Sharing your story is a way to help other people realize they are not alone in this world. To read about others' problems, achievements, deep dark secrets and quirky idiosyncrisies, can make a reader realize that perhaps their life is not as "screwed up" as they might imagine it to be.

I blog about pie baking, which I started because pie makes people happy. But since my 43-yr-old husband died suddenly and unexpectedly 6 months ago I started writing about my grief -- and how pie can help heal that. Surprisingly, since I started sharing these deeper, extremely heartfelt stories of my pain, the traffic to my blog  increased exponentially. Now strangers write in comments and thank me for sharing. People seem to hunger for more of this intimate sharing -- well, that and pie.

(My blog is http://theworldneedsmorepie.blogspot.com/)

I recently read my diaries from 1987-89 at the February Mortified show (which quickly sold out two nights in a row). 
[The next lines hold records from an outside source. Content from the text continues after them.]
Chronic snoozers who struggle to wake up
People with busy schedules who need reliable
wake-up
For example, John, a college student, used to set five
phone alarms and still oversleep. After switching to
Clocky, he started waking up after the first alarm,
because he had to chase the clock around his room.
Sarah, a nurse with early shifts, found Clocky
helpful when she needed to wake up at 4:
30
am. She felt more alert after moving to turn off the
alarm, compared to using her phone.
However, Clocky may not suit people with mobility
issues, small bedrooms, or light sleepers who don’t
I didn't know why I wanted to do it but I was compelled- even obsessed. Mortified's tag line is that it's "freakishly therapeutic" and that was certainly true for me.

Writing, reading and finding the humor in a time that is typically painful and angst filled, has healed me differently than years of therapy ever could. I also think when we listen to our own stories or others like Sarah or Kevin, or David Sedaris or any of the Mortified performers, we come to peace with our humanity- ours, yours, theirs... we really are not all that different from each other- we are all just funny, freaky, awesome human beings. 
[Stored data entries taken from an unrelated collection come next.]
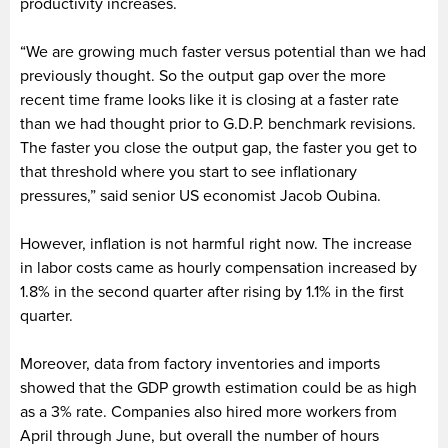
productivity increases.
“We are growing much faster versus potential than we had
previously thought. So the output gap over the more
recent time frame looks like it is closing at a faster rate
than we had thought prior to G.D.P. benchmark revisions.
The faster you close the output gap, the faster you get to
that threshold where you start to see inflationary
pressures,” said senior US economist Jacob Oubina.
However, inflation is not harmful right now. The increase
in labor costs came as hourly compensation increased by
1.8% in the second quarter after rising by 1.1% in the first
quarter.
Moreover, data from factory inventories and imports
showed that the GDP growth estimation could be as high
as a 3% rate. Companies also hired more workers from
April through June, but overall the number of hours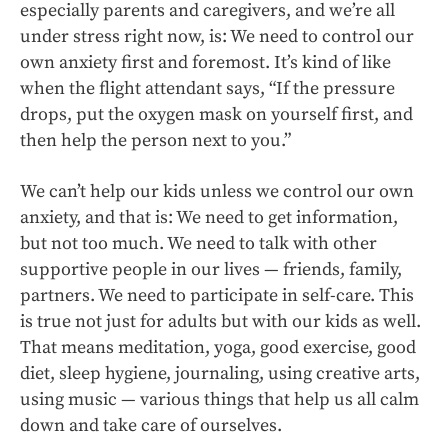
especially parents and caregivers, and we’re all
under stress right now, is: We need to control our
own anxiety first and foremost. It’s kind of like
when the flight attendant says, “If the pressure
drops, put the oxygen mask on yourself first, and
then help the person next to you.”
We can’t help our kids unless we control our own
anxiety, and that is: We need to get information,
but not too much. We need to talk with other
supportive people in our lives — friends, family,
partners. We need to participate in self-care. This
is true not just for adults but with our kids as well.
That means meditation, yoga, good exercise, good
diet, sleep hygiene, journaling, using creative arts,
using music — various things that help us all calm
down and take care of ourselves.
For years I have been inspired to write my own memoir; so I am really happy to hear from both Sarah and Kevin. They are inspiring me! 

Thank you so much for doing this show! 

Regina 

It's one-sided. Uninterrupted conversation, except, problem, it's a monologue, not talking with someone, talking at, at an audience. Kind of like 'me' getting to run my mouth, on these pages, without being held accountable for much of anything I say---sometimes you get challenged, get feedback, but it is a trickle. Self-indulgence? Is there something I am missing? This all began with Mr. Duchamp, and onwards with Mr. Warhol---endless commentary on the tradition of culture, deconstructing, without reconstructing the form. Shatter the illusions, art doesn't need creation it exists in the everyday---but if everything is art, then what is the point? Can everyone's life be equally interesting? Do you have to muck it up to have a good story to share? What if your boring? No rape, no molestation, no tragedy? Well sit down---we don't want to hear it. We created fiction, because, well, it is a craft, it is a creation, that levels the playing field of reality---it allows even an unremarkable existence, or life, to manufacture something of interest, beauty, rage and anything else you can imagine. 
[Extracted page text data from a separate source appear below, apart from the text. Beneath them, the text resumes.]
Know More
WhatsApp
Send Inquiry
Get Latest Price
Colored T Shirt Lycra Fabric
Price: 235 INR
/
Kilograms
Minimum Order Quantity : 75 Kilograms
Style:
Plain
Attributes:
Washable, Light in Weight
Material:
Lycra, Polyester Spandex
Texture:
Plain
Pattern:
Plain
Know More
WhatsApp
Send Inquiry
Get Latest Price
I recently saw Michel Gondry's (Director, Eternal sunshine of the spotless mind) documentary film Thorn in my Heart.  The subject of the documentary was Gondry's Aunt, and peripherally her son's homosexuality and the rift it had caused in their family.  Adding to the atmosphere, Gondry was in the audience that night and answering questions at the end.  It was slightly uncomfortable watching Gondry's Aunt describe her son as a thorn in her heart, but Gondry masked those feelings of discomfort with interludes which allowed the audience to create distance between themselves and the tale unfolding.  The audience sensed the sentitive nature of the topic, and wondered how his cousin had become involved in the project at all.  As it turned out he was responsible for the source of the interludes, a functioning model train set.  I appreciated the delicate nuances of the film, which as he aimed to do, capture life.